Типы второго порядка — это неудовлетворенные, мятущиеся, так или иначе протестующие, так или иначе задыхающиеся в своей интеллигентской обстановке. Эти уже не только со стороны, но и в собственном своем сознании представляются чем-то непрочным, плодом переходного времени. Каждый из них страдает иначе, в ином видит источник своих мук, к иному стремится, но жить своим настоящим они не могут; одни из них найдут выход прочь, вон из интеллигентской жизни, другие рано или поздно сгинут в ее безобразном нестроении.

Наконец, третья группа опять-таки спокойна, более или менее уверена в правильности пути, по которому она идет. Но ее уверенность отнюдь не есть самоуверенность, это вера в новые силы, в народные силы, от которых наша третья группа не хочет отделяться, которым она хочет служить, авангардом которых себя чувствует. Но и здесь, как объективно, так и в собственном сознании, никто не живет настоящим, надеются на завтрашний день, готовятся к нему и подготовляют его.

И поэтому всю выведенную им компанию Горький окрещивает одним словом — Дачники, временные жители, и все настроение интеллигентской «дачной» жизни прекрасно выражает чуткая и страдающая Варвара Михайловна:

«…Мне — неловко жить… Мне кажется, что я зашла в чужую сторону, к чужим людям и не понимаю их жизни!..

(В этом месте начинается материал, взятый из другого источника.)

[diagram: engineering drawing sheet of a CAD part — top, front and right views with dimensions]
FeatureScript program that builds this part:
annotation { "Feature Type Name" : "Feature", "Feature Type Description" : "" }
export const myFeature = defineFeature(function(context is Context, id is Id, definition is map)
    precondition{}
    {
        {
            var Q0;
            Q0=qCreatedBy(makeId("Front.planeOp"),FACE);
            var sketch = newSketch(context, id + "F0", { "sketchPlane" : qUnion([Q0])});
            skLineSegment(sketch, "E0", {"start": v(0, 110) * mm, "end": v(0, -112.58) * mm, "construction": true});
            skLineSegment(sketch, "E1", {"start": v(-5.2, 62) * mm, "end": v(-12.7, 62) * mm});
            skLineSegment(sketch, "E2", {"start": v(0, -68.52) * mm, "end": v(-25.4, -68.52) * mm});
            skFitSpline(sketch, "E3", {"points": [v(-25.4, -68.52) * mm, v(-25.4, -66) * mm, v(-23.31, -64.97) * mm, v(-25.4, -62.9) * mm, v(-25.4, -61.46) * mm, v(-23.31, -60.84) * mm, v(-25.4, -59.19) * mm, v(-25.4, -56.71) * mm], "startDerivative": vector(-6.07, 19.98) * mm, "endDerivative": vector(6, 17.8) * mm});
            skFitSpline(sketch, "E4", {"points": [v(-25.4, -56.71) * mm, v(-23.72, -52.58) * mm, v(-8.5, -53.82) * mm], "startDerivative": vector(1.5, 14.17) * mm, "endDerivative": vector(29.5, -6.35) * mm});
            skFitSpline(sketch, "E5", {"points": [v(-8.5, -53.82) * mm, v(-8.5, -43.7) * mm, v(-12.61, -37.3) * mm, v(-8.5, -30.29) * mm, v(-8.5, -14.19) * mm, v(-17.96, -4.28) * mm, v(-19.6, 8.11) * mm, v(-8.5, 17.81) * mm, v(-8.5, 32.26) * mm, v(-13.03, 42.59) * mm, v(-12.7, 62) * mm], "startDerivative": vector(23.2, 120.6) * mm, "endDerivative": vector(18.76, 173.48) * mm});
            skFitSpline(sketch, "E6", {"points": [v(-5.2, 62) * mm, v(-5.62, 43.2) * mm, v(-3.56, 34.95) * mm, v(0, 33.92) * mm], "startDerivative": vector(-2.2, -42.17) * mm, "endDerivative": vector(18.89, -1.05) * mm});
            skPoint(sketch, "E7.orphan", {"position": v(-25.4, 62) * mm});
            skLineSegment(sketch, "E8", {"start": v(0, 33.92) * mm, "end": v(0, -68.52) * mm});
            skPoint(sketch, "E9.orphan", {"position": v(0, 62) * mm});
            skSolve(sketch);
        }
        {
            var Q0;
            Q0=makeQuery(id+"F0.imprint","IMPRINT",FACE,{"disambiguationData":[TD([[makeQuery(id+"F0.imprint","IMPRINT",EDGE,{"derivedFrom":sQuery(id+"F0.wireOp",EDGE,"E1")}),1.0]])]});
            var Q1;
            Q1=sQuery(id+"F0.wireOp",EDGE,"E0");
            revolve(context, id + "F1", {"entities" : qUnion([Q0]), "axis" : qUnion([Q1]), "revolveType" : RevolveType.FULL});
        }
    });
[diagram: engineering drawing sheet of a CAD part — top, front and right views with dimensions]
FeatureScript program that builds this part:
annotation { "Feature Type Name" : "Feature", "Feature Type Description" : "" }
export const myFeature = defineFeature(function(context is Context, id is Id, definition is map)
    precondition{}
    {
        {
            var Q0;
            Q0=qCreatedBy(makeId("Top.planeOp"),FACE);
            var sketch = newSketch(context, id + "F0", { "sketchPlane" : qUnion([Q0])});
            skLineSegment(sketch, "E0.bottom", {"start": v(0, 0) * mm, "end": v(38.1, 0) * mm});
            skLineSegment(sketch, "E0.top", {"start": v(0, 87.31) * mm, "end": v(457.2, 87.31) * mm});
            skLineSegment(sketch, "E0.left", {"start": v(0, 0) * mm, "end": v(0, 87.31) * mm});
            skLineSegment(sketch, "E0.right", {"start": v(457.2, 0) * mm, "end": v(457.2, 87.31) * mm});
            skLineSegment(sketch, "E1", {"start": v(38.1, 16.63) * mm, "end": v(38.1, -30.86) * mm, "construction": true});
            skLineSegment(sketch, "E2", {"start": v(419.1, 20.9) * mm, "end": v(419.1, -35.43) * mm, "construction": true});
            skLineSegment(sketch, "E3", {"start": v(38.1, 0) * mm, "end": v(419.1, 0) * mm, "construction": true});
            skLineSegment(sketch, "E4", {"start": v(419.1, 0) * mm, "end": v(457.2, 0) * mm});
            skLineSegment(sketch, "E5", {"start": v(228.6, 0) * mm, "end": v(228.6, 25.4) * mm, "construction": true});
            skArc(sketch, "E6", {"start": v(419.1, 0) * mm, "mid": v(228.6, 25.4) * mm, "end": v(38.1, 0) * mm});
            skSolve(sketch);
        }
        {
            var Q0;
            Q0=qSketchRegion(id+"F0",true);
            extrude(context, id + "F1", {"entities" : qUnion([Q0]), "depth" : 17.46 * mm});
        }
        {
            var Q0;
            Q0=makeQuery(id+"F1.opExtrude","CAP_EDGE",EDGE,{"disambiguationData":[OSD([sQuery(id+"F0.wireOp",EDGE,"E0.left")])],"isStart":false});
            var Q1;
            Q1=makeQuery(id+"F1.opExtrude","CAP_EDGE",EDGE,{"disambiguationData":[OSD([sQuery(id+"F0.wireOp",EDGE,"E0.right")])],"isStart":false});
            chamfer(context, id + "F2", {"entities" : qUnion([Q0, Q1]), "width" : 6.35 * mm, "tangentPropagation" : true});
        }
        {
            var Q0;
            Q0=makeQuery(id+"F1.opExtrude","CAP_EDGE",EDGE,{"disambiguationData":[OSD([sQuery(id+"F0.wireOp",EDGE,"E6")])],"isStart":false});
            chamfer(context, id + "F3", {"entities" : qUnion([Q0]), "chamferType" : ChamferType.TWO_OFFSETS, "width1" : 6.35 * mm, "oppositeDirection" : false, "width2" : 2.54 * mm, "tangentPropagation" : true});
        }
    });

Не понимаю я этой нашей жизни культурных людей. Она кажется мне непрочной, неустойчивой, поспешно сделанной на время, как делаются на ярмарках балаганы…

Эта жизнь, точно лед над живыми волнами реки… он крепок, он блестит, но в нем много грязи… много постыдного… нехорошего… Когда я читаю честные, смелые книги… мне кажется, восходит горячее солнце правды… Лед тает, обнажая грязь внутри себя, и волны реки скоро сломают его, раздробят, унесут куда-то…»12

Теперь нам предстоит разобраться в типах каждой из трех категорий, так как автор дает изображением их богатейший материал для характеристики сословия российских «дачников».

Начать придется с первой категории и с самого законченного типа пьесы, с присяжного поверенного Сергея Васильевича Басова. Это полный, холеный блондин зрелых лет, который любит ходить по-простецки, в русских рубахах и высоких сапогах, вечно добродушный и веселый, улыбающийся жизни, которая ему тоже улыбается. О том, чем он был когда-то, одно из действующих лиц говорит:

«Как быстро меняются люди! Я помню его студентом… какой он тогда был хороший! Беспечный, веселый бедняк… рубаха-парень — звали его товарищи и говорили: он легкомыслен и склонен к пошлости, но она…»13

«Она» — это жена его, строгая и вдумчивая Варвара Михайловна, которой — увы! — не удалось спасти легкомысленного мужа от пошлости. Сам Басов тоже любит вспоминать о своем прошлом; сытый и благодушный, в своей русской рубахе, играет он в шахматы с озлобленным и желчным неудачником Сусловым и, похваляясь, поучает его:

«Мизантропия, мой друг, излишняя роскошь… Одиннадцать лет тому назад явился я в эти места… и было у меня всего имущества — портфель да ковер. Портфель был пуст, а ковер — худ. И я тоже был худ…»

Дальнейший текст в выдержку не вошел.